A equipe do site do jornal O Globo flagrou, em vídeo, um policial (à esq.) forjando a posse de um morteiro e jogando o objeto próximo ao jovem que estava ao seu lado para incriminar o manifestante; tanto este PM como o major Pinto (à dir.), que jogou spray de pimenta nos professores, na Câmara do Rio, foram afastados da corporação
Mais um episódio envolvendo a Polícia Militar (PM) do Rio coloca pano quente na insatisfação de grevistas e até de autoridades, como a OAB e a ministra da secretaria de Direitos Humanos da Presidência, Maria do Rosário. A equipe do site do jornal O Globo flagrou, em vídeo, na última segunda-feira (30), um policial (tenente Andrade) forjando a posse de um morteiro e jogando o objeto próximo ao jovem que estava ao seu lado para incriminar o manifestante. Tanto este PM como o major Pinto, que jogou spray de pimenta nos professores, na Câmara Municipal do Rio, foram afastados e compelidos a prestar depoimento na Corregedoria da PM. Uma sindicância foi aberta e deve ser concluída em até 30 dias.
"A atividade no local não começou quando as imagens registradas são iniciadas. Vamos analisar o que estava acontecendo momentos antes. Assim que assistiu ao vídeo, o comandante da corporação (coronel José Luís Castro Menezes) determinou a abertura de uma sindicância para a apurar o caso", afirmou o relações-públicas. Da PM, coronel Cláudio Costa, ao Globo.

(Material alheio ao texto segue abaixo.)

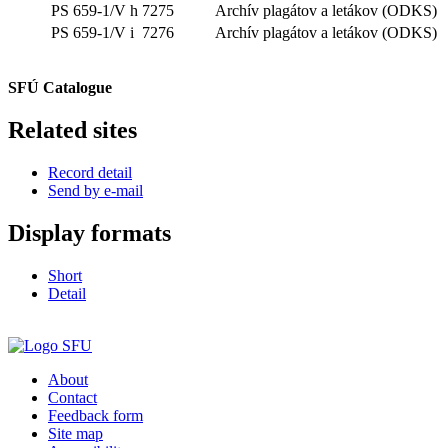
PS 659-1/V h
7275
Archív plagátov a letákov (ODKS)
PS 659-1/V i
7276
Archív plagátov a letákov (ODKS)
SFÚ Catalogue
Related sites
Record detail
Send by e-mail
Display formats
Short
Detail
About
Contact
Feedback form
Site map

Após o tenente Andrade, lotado no 20ºBPM (Mesquita), jogar o morteiro no chão, o major Pinto, 5º BPM (Praça da Harmonia), dá voz de prisão ao jovem e diz que o manifestante portava o artefato. "Eu não fiz nada", declarou o jovem depois ser algemado. "Está preso, está com três morteiros", retruca o policial.
Os policiais e os detidos foram encaminhados à delegacia, onde não foi atribuída ao jovem a posse do morteiro. Segundo o coronel Cláudio Costa, os oficiais disseram que os objetos foram encontrados na rua.
Sobre a atuação do major Pinto, que aparece no vídeo jogando spray de pimenta nos professores, o coronel amenizou o fato e disse que o major tentava facilitar a passagem de funcionários da Câmara para entrarem na Casa. "Não tivemos outras reclamações sobre a atuação do major, que já está afastado. Se no fim das investigações ficar comprovado que os policiais cometeram excessos, eles serão punidos", declarou Costa.